O GLOBO - 08/12
Não há dúvidas de que a presidente Dilma "deu uma trucada" na oposição com a proposta de redução da tarifa de energia elétrica, deixando os governos tucanos de São Paulo, Minas e Paraná e o pessedista com alma democrata de Santa Catarina em situação política complicada. Ao recusar o acordo do governo federal de renovação de concessões a preços mais baixos, os oposicionistas estão sendo identificados pela presidente como "insensíveis", contrários, em suma, aos interesses da população.
Em 2003, por ocasião da reunião da Organização Mundial do Comércio em Cancún, no México - que paralisou as negociações da Rodada de Doha para liberalização do comércio internacional devido a um impasse que colocou o recém-criado G-20, grupo de países emergentes à época liderado pelo Brasil, em contraposição a Estados Unidos, Japão e União Europeia -, o presidente Lula disse que havíamos dado "uma trucada neles", utilizando-se do "truco", jogo popular de cartas, para se vangloriar de que os emergentes haviam enfrentado com êxito os "países ricos". Até hoje o acordo de Doha não foi alcançado e a "trucada" brasileira não passou de bravata.
Agora, ao anunciar em uma cadeia nacional de rádio e televisão a redução da tarifa de energia elétrica para consumidores de cerca de 20% sem ter combinado com os estados responsáveis pelas principais companhias de energia nem com os acionistas privados, Dilma deu mais uma demonstração da maneira intervencionista que tem de governar.
Como o governo é majoritário na Eletrobrás, obrigou a estatal a aceitar o acordo, deixando acionistas minoritários sem alternativa imediata, com um prejuízo que dificultará a manutenção de serviços e novos investimentos. Mesmo assim, a promessa, feita no 7 de setembro como se fizesse parte das comemorações da independência, não se realizará sem que o Tesouro subsidie cerca de 6% do corte, e a presidente Dilma anunciou, orgulhosamente, que isso será feito. Como se o dinheiro do Tesouro viesse de outro lugar que não do bolso do contribuinte brasileiro.

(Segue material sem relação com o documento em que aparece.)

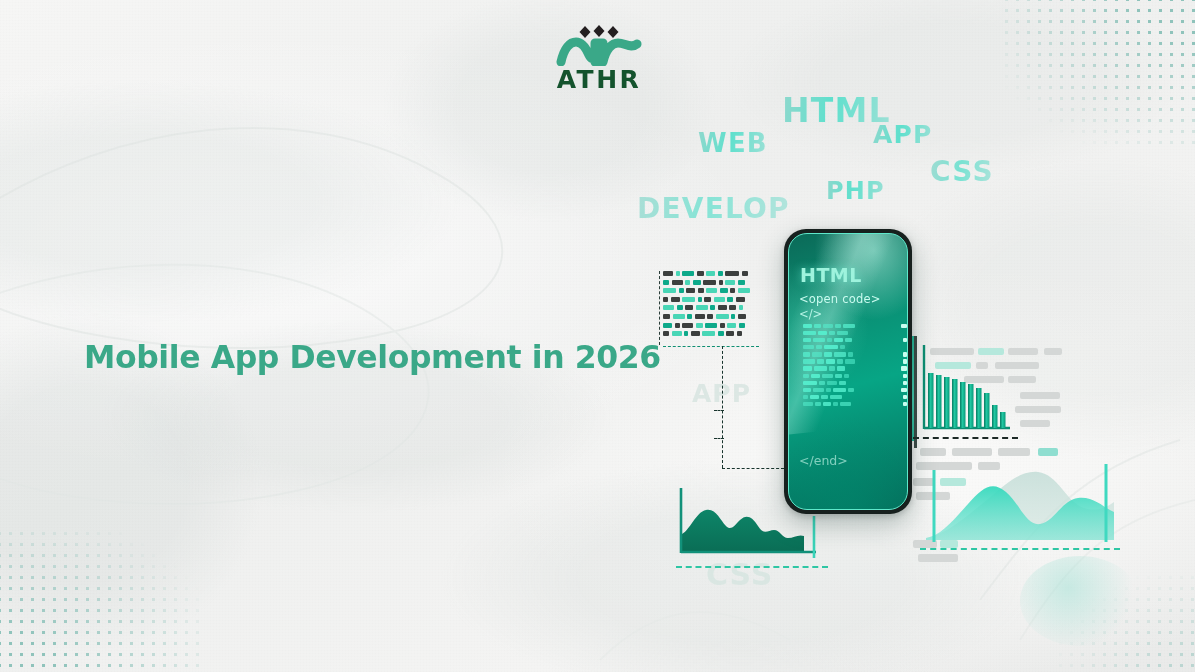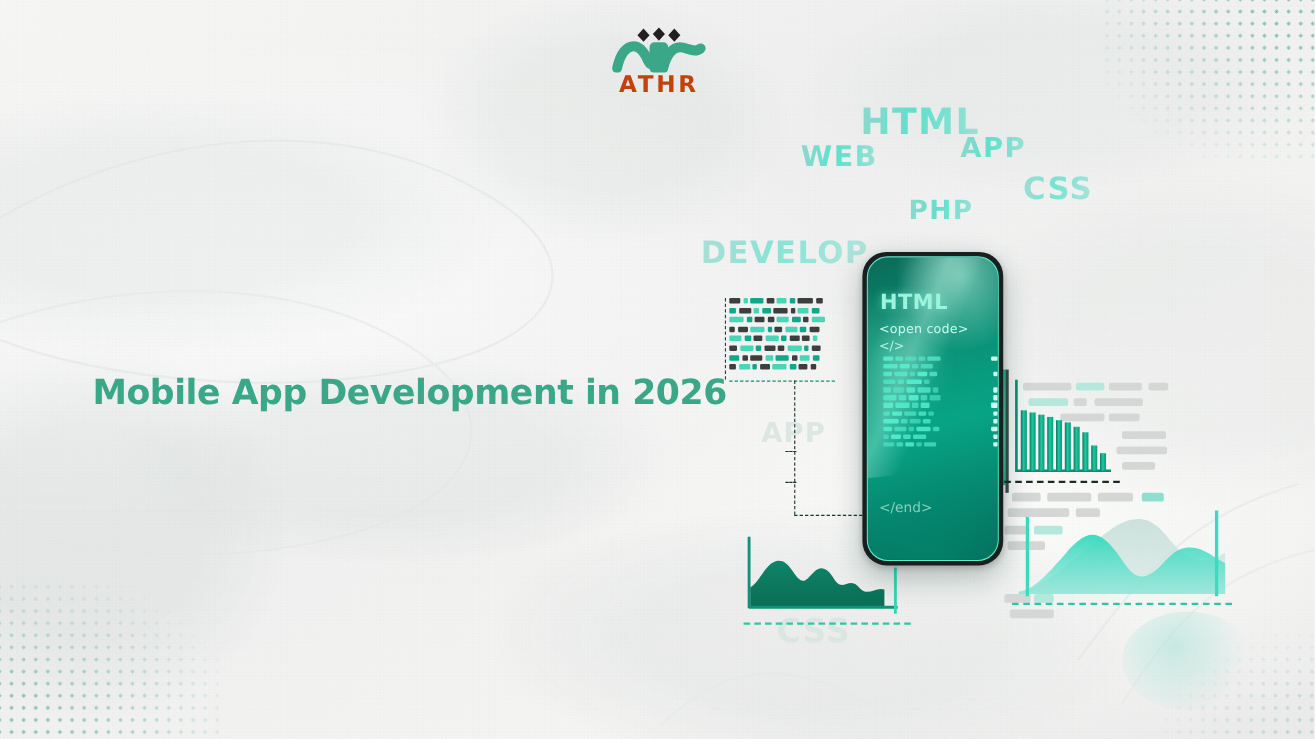--- a/index.html
+++ b/index.html
@@ -72,8 +72,8 @@
   .logo-mark{ display:block; }
   .logo-text{
     font-family:"DejaVu Sans", sans-serif;
-    font-weight:700; font-size:21px; letter-spacing:2.5px;
-    color:#c2410c; margin-top:1px; line-height:1;
+    font-weight:700; font-size:25px; letter-spacing:2.5px;
+    color:#14532d; margin-top:1px; line-height:1;
   }
 
   

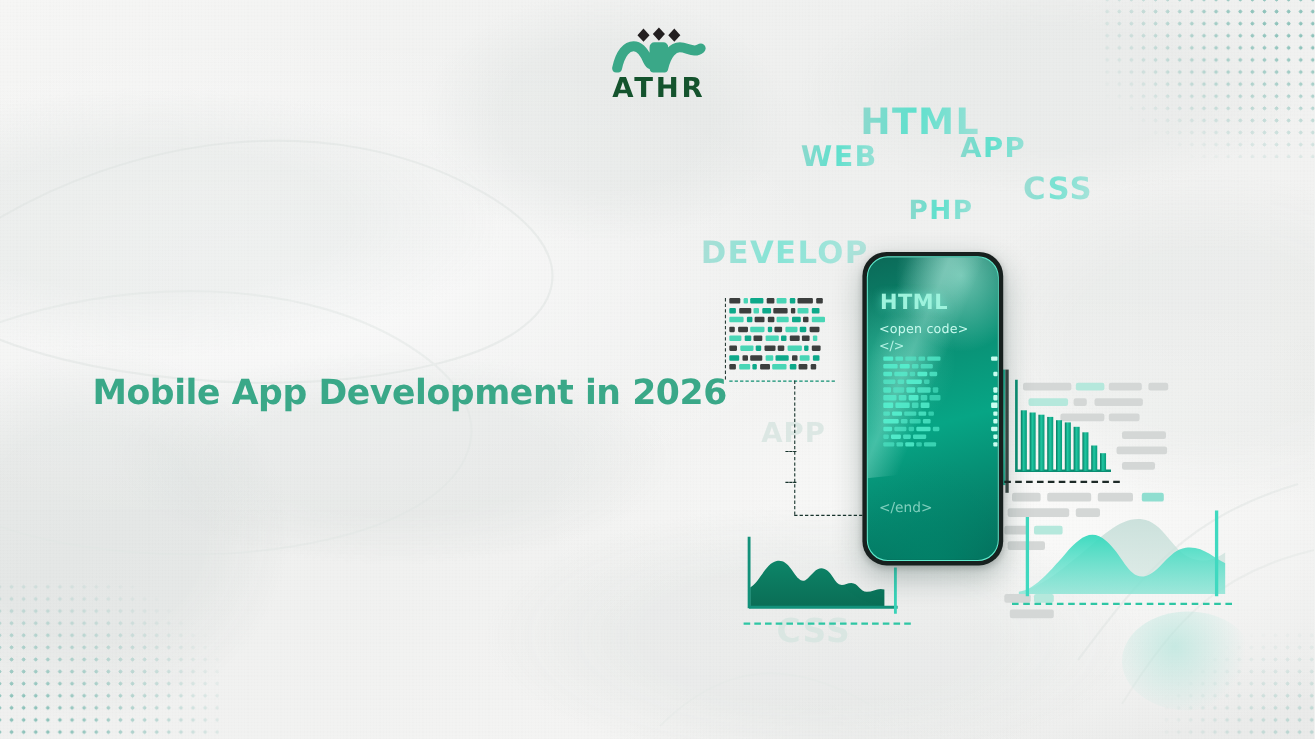--- a/index.html
+++ b/index.html
@@ -106,7 +106,7 @@
     -webkit-text-fill-color:transparent;
   }
   .kw-html   { left:782px; top:94px;  font-size:33px; }
-  .kw-web    { left:728px; top:130px; font-size:26px; }
+  .kw-web    { left:698px; top:130px; font-size:26px; }
   .kw-app    { left:873px; top:122px; font-size:25px; }
   .kw-css    { left:930px; top:158px; font-size:28px; opacity:.82; }
   .kw-php    { left:826px; top:179px; font-size:24px; }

Quer dizer, o preço da energia será bancado em parte pelo usuário, que não terá noção do prejuízo que está sofrendo com essa decisão voluntarista da "rainha", na visão marqueteira de João Santana.
Politizando uma questão técnica, a presidente vende a ideia de que governadores da oposição recusaram a proposta para boicotar esforços do governo federal de reduzir a tarifa da energia, realmente muito alta. Mas o governo poderia extinguir encargos embutidos na tarifa e reduzir o percentual de tributos e contribuições, alegam os oposicionistas, dando o exemplo que poderia ser seguido pelos estados. A proposta do governo, que teve que ser refeita porque calculava para baixo indenizações que deverão ser pagas, é tão controversa que mesmo técnicos historicamente ligados ao petismo, liderados pelo diretor da Coppe/URFJ, Luiz Pinguelli Rosa, que presidiu a Eletrobrás no governo Lula, enviou carta à presidente Dilma alertando para o risco de o país passar a conviver com apagões devido à incapacidade de investimento das concessionárias.

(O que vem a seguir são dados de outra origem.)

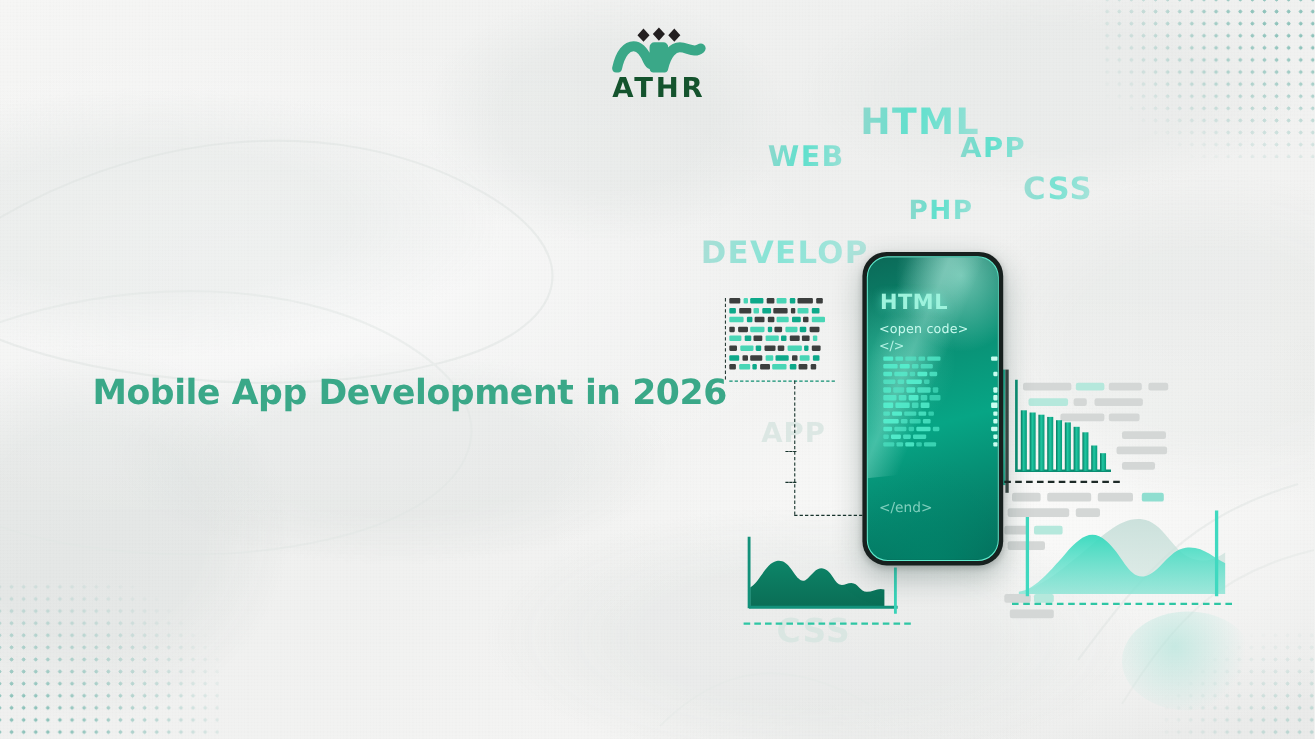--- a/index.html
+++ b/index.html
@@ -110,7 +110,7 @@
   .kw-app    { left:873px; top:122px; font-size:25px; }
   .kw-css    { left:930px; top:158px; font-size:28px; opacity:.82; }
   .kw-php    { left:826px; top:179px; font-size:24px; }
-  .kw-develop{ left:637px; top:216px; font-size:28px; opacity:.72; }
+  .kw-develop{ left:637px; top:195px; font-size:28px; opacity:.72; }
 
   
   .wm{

Os técnicos chamam atenção para a insegurança jurídica que pode afetar o setor elétrico, desestimulando investimentos privados nacionais ou estrangeiros. "Todos sabemos, a duras penas, que não existe plano B para energia elétrica. Eletricidade não tem substituto e pior que kWh caro é a falta de energia que poderá ocorrer no futuro", alertam especialistas.
Eles fazem uma proposta técnica que levaria à redução das tarifas sem atingir tanto a capacidade financeira das concessionárias. Esse caso é exemplar do que a revista britânica "The Economist" chamou de "colapso de confiança" no governo Dilma. A revista, uma das mais respeitadas do mundo, classificou a economia brasileira de "moribunda" e, numa crítica ao intervencionismo do governo federal, chamou a presidente Dilma de"intrometida-chefe".
Para culminar, diz a revista que, se Dilma quiser o disputar a reeleição em 2014 com chances, terá que demitir o ministro da Fazenda, Guido Mantega. O comentário de Dilma, embora a favor da liberdade de imprensa, teve tom nacionalista, apontado como outra razão para o travamento da economia brasileira: "(...) em hipótese alguma o governo brasileiro, eleito pelo voto direto, vai ser influenciado pela opinião de uma revista que não seja brasileira".